▶ **Goal 1**
In the sale-and-leaseback summary, when does the lessee's original purchase from the retailer become taxable?
▶ **Goal 2**
Pull a passage word for word from the sale-and-leaseback summary, beginning at the words "In a sale-and-leaseback, when" and stopping after "resale later happens.".
## start Article
In a sale-and-leaseback, when do the purchase, the resale to the lessor, and the lease-back get taxed — and does the lease term change the answer?
Plain-English summary
A sale-and-leaseback is a financing move: a business (the lessee) buys equipment from a retailer, sells it to a lessor (often a finance company), and the lessor leases it back to the same business. The company asked how Colorado sales/use tax applies across the three legs.
The Department walked through it:
- Leg 1 — the lessee's original purchase from the retailer. This is exempt as a wholesale sale (sale for resale) — but only if the lessee buys with the intent to resell to the lessor and actually resells the property without using it. If the lessee uses the property first (e.g., for six months) and only then sells it to the lessor, the original purchase is taxable even though a resale later happens.
## end Article
## start Extracted entries
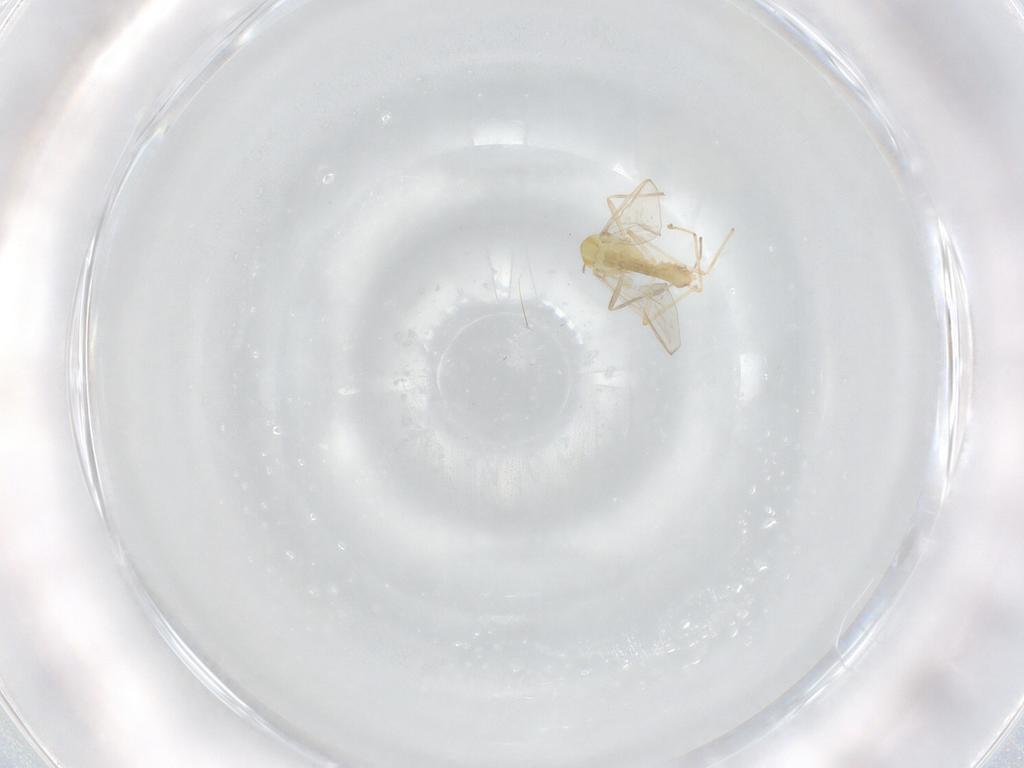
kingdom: Animalia
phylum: Arthropoda
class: Insecta
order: Diptera
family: Chironomidae
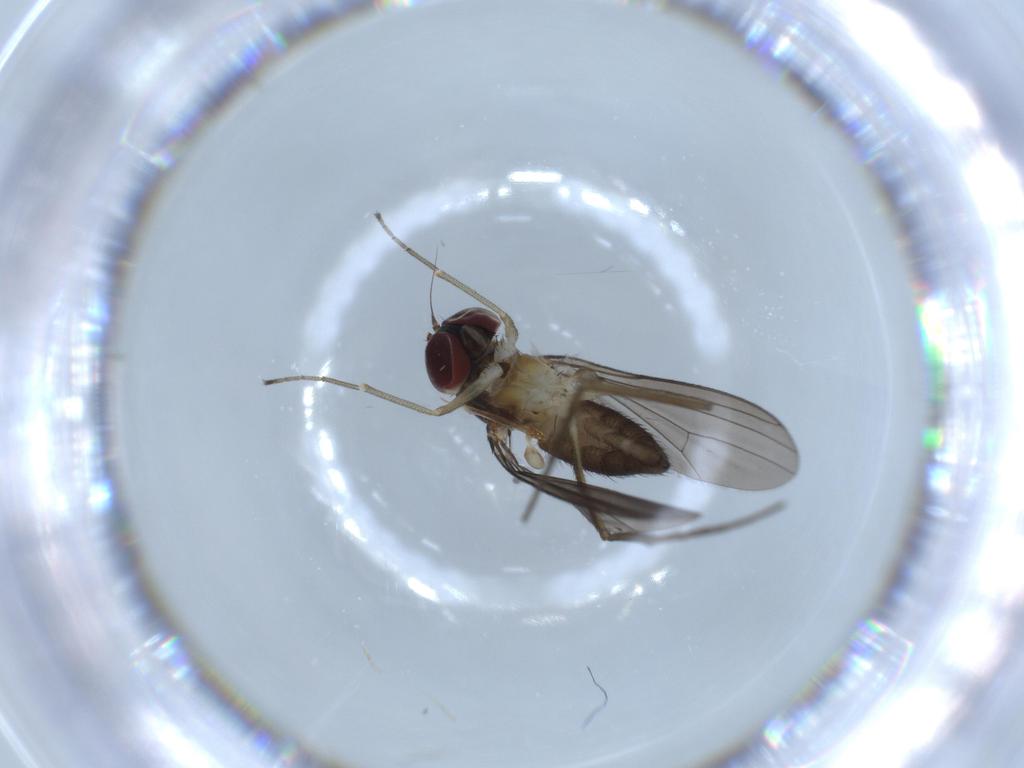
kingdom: Animalia
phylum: Arthropoda
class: Insecta
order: Diptera
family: Dolichopodidae
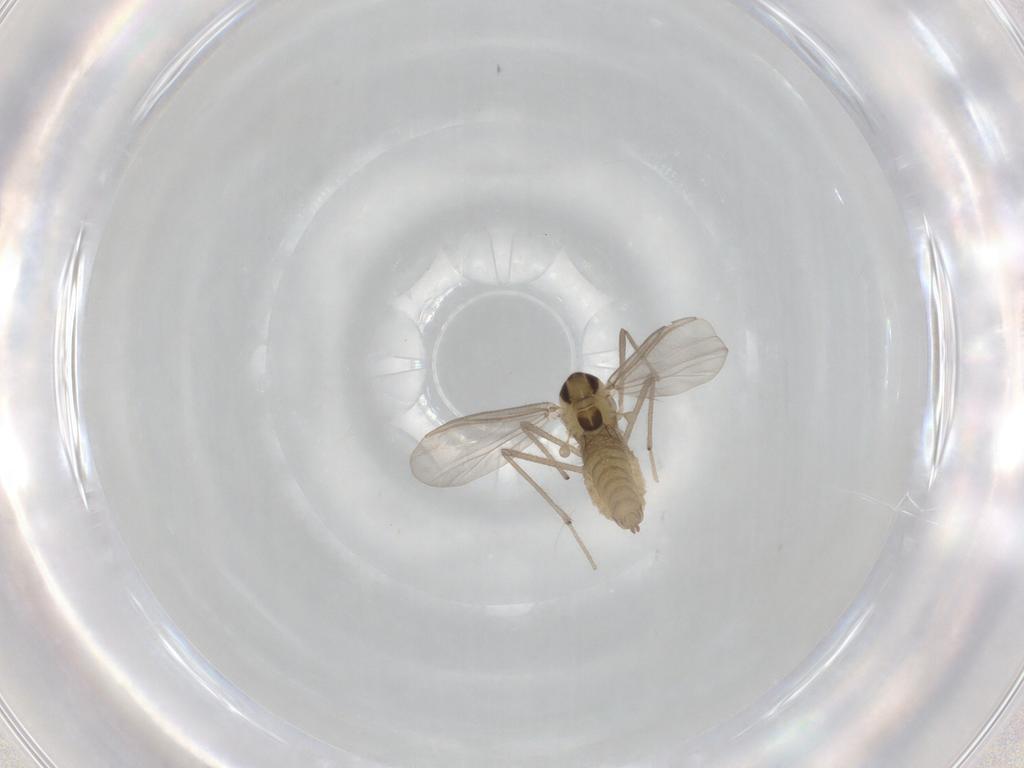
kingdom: Animalia
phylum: Arthropoda
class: Insecta
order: Diptera
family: Chironomidae
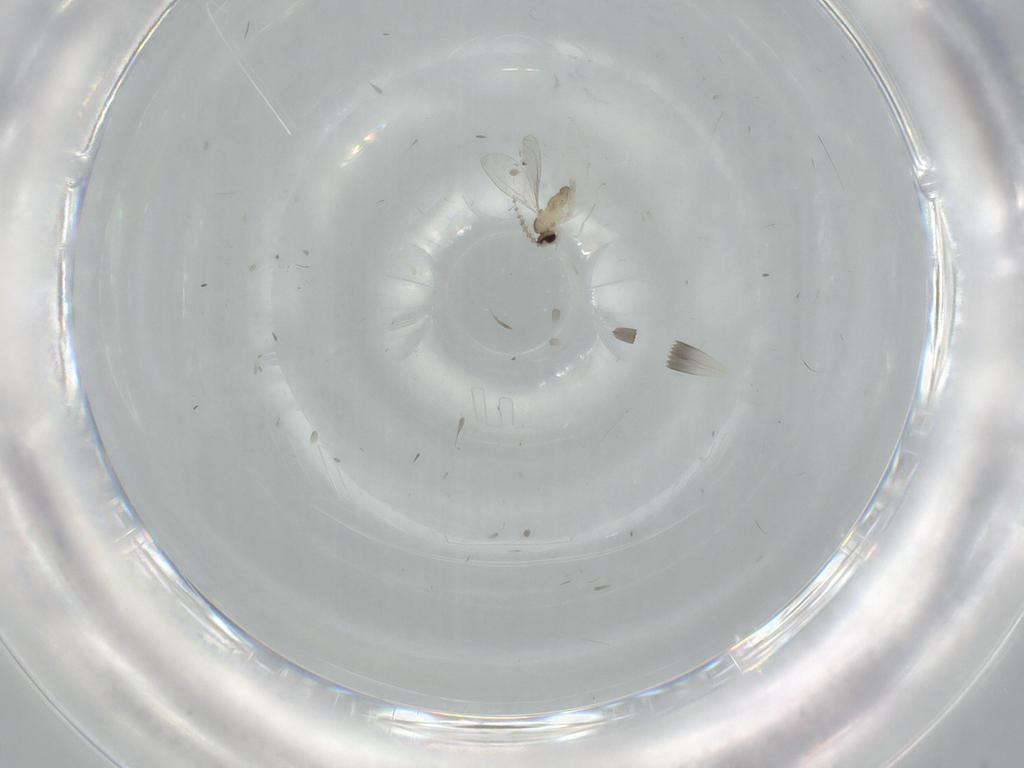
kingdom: Animalia
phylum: Arthropoda
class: Insecta
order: Diptera
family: Cecidomyiidae
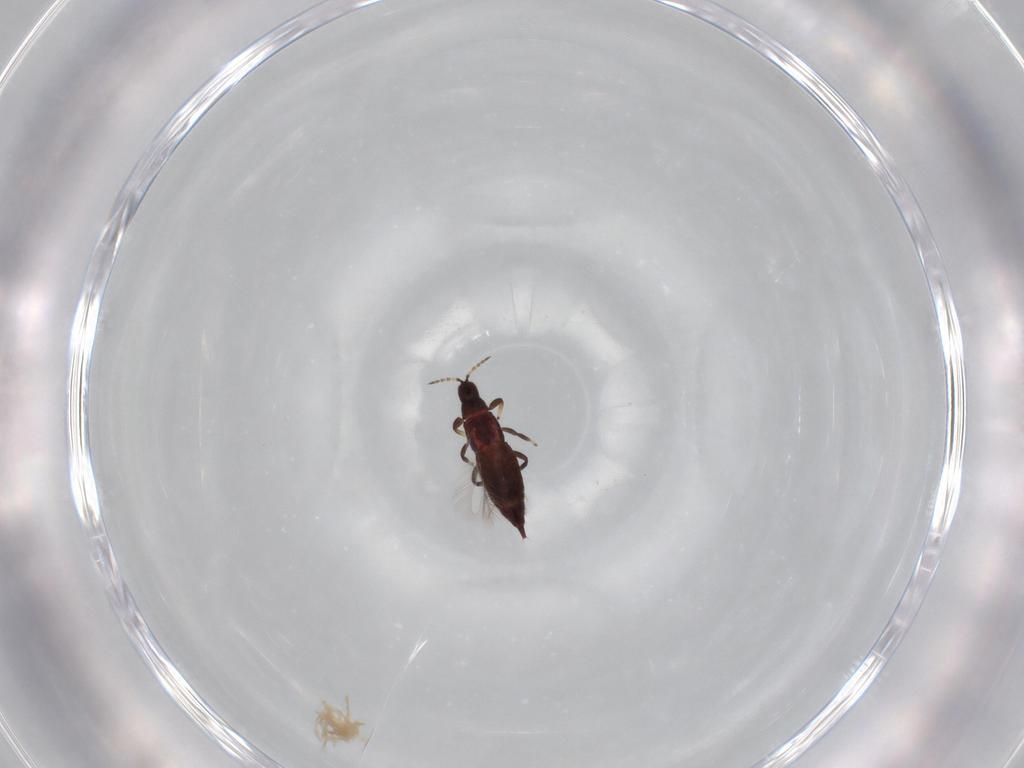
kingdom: Animalia
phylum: Arthropoda
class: Insecta
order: Thysanoptera
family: Phlaeothripidae
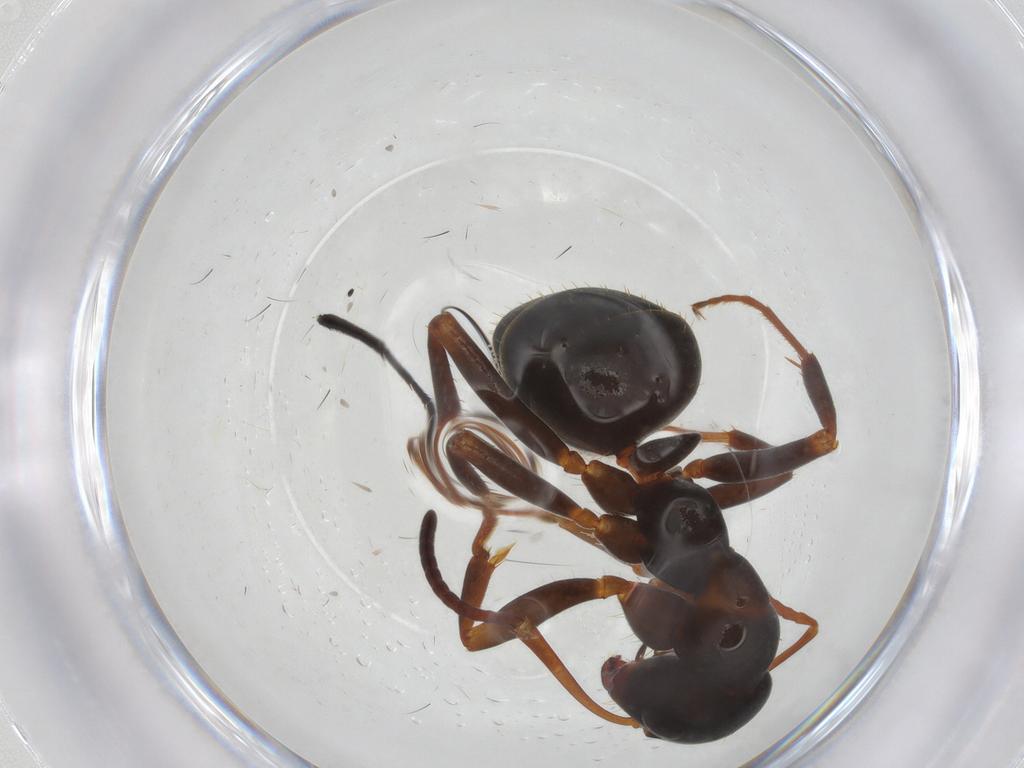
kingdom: Animalia
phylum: Arthropoda
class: Insecta
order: Hymenoptera
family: Formicidae
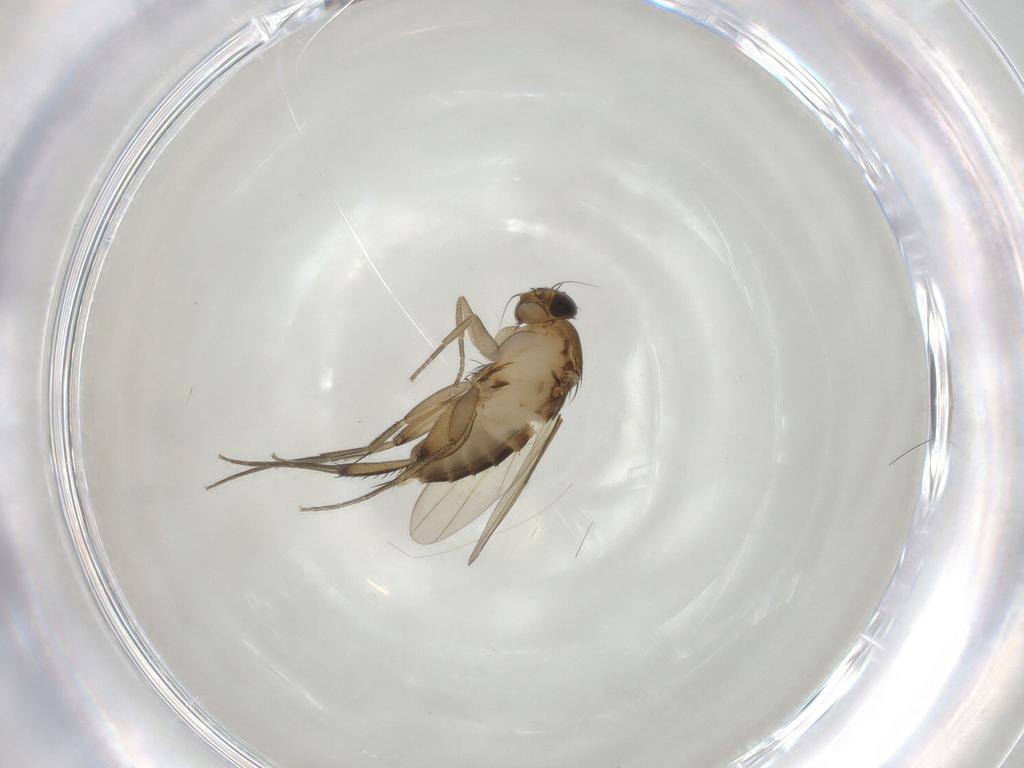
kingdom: Animalia
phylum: Arthropoda
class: Insecta
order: Diptera
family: Phoridae
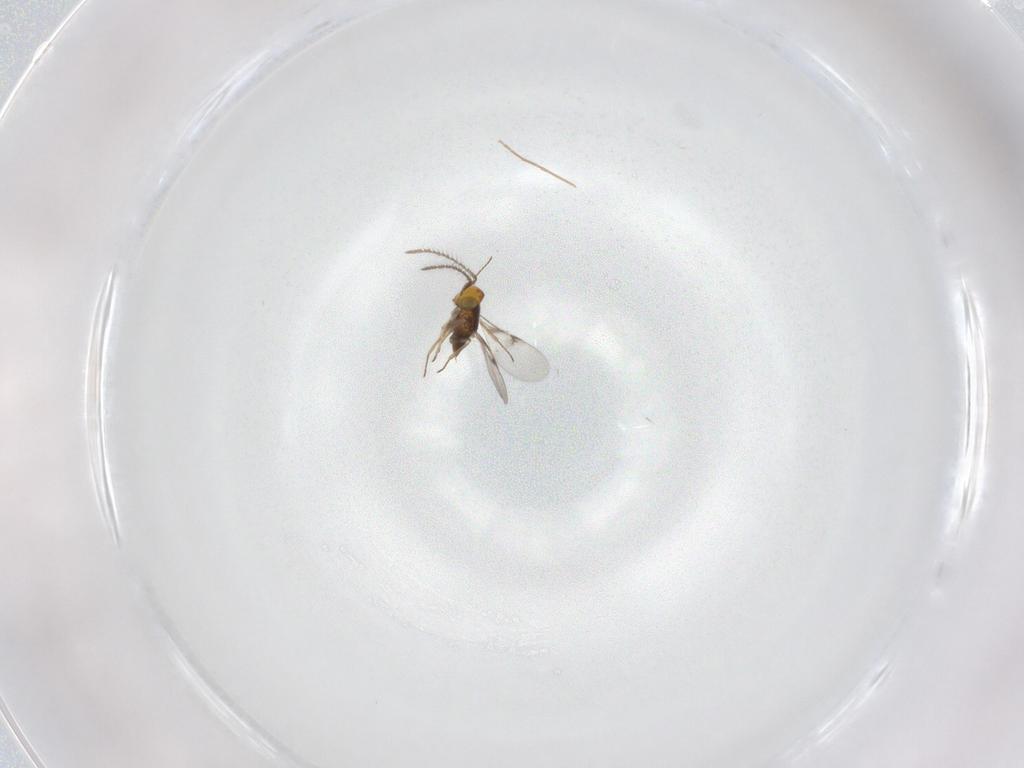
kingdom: Animalia
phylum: Arthropoda
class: Insecta
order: Hymenoptera
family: Encyrtidae
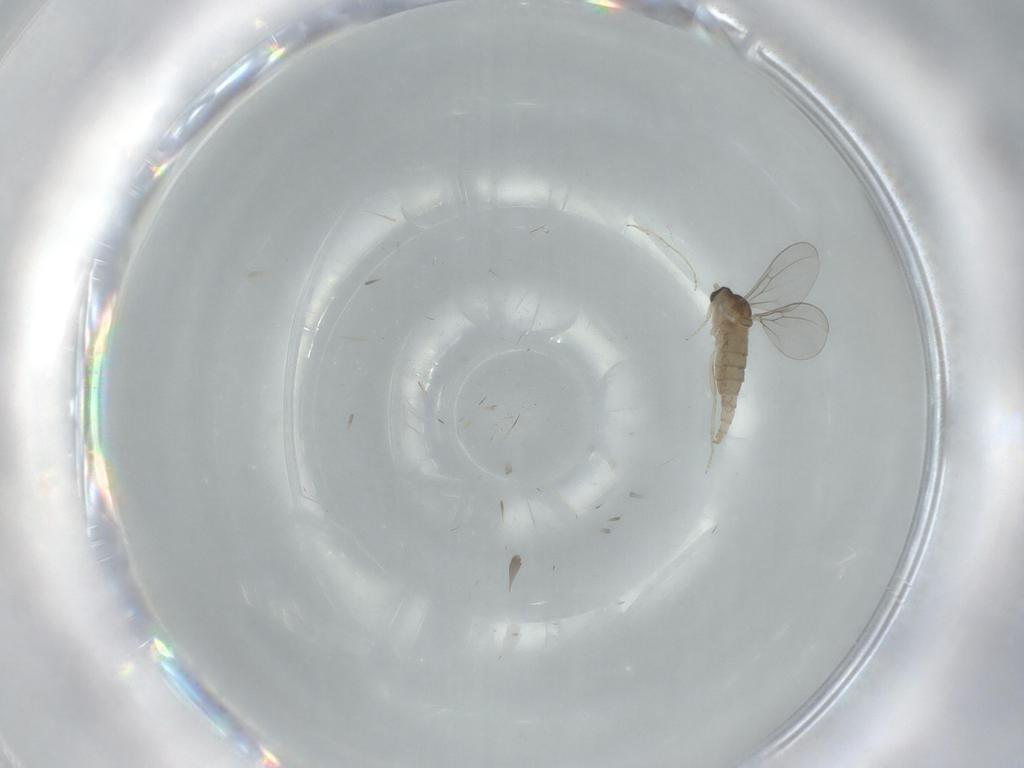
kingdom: Animalia
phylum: Arthropoda
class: Insecta
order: Diptera
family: Cecidomyiidae
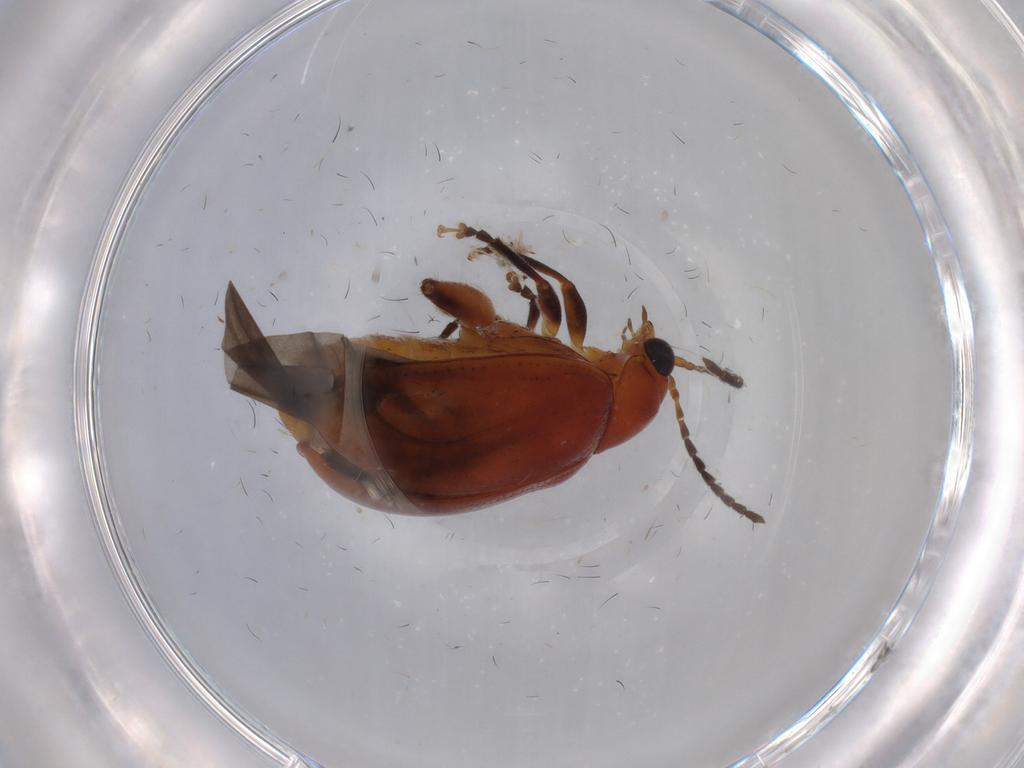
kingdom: Animalia
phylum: Arthropoda
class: Insecta
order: Coleoptera
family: Chrysomelidae
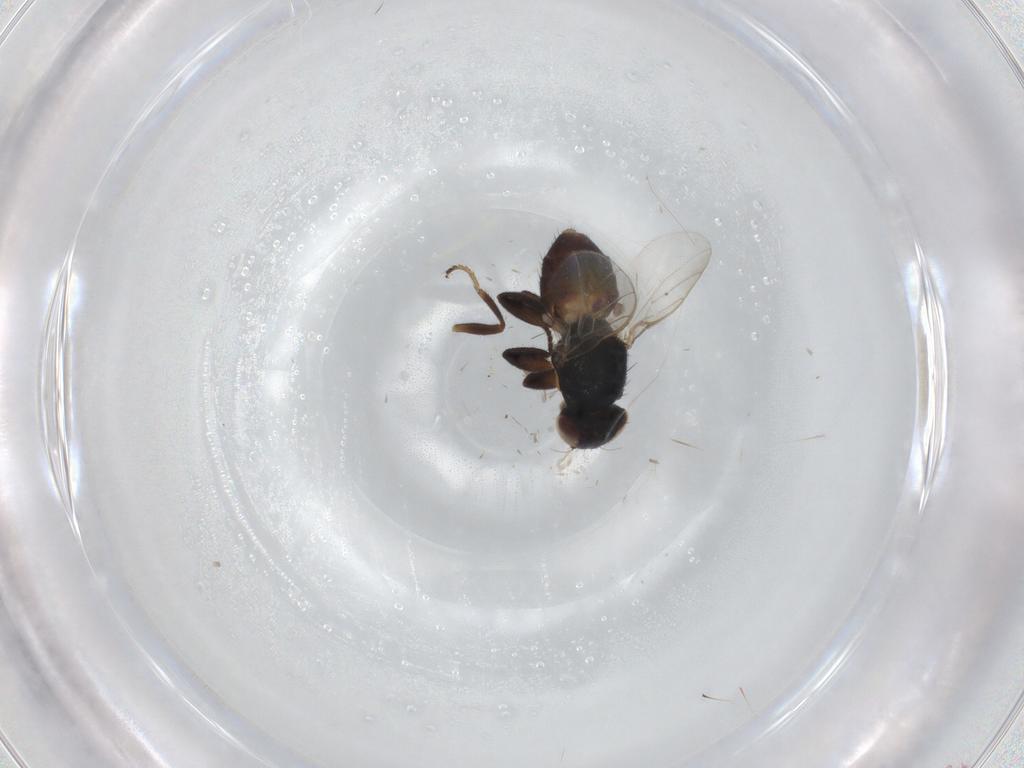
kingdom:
## end Extracted entries
▶ **Task output 1**
When the lessee uses the property first and only then sells it to the lessor.

▶ **Task output 2**
In a sale-and-leaseback, when do the purchase, the resale to the lessor, and the lease-back get taxed — and does the lease term change the answer?
Plain-English summary
A sale-and-leaseback is a financing move: a business (the lessee) buys equipment from a retailer, sells it to a lessor (often a finance company), and the lessor leases it back to the same business. The company asked how Colorado sales/use tax applies across the three legs.
The Department walked through it:
- Leg 1 — the lessee's original purchase from the retailer. This is exempt as a wholesale sale (sale for resale) — but only if the lessee buys with the intent to resell to the lessor and actually resells the property without using it. If the lessee uses the property first (e.g., for six months) and only then sells it to the lessor, the original purchase is taxable even though a resale later happens.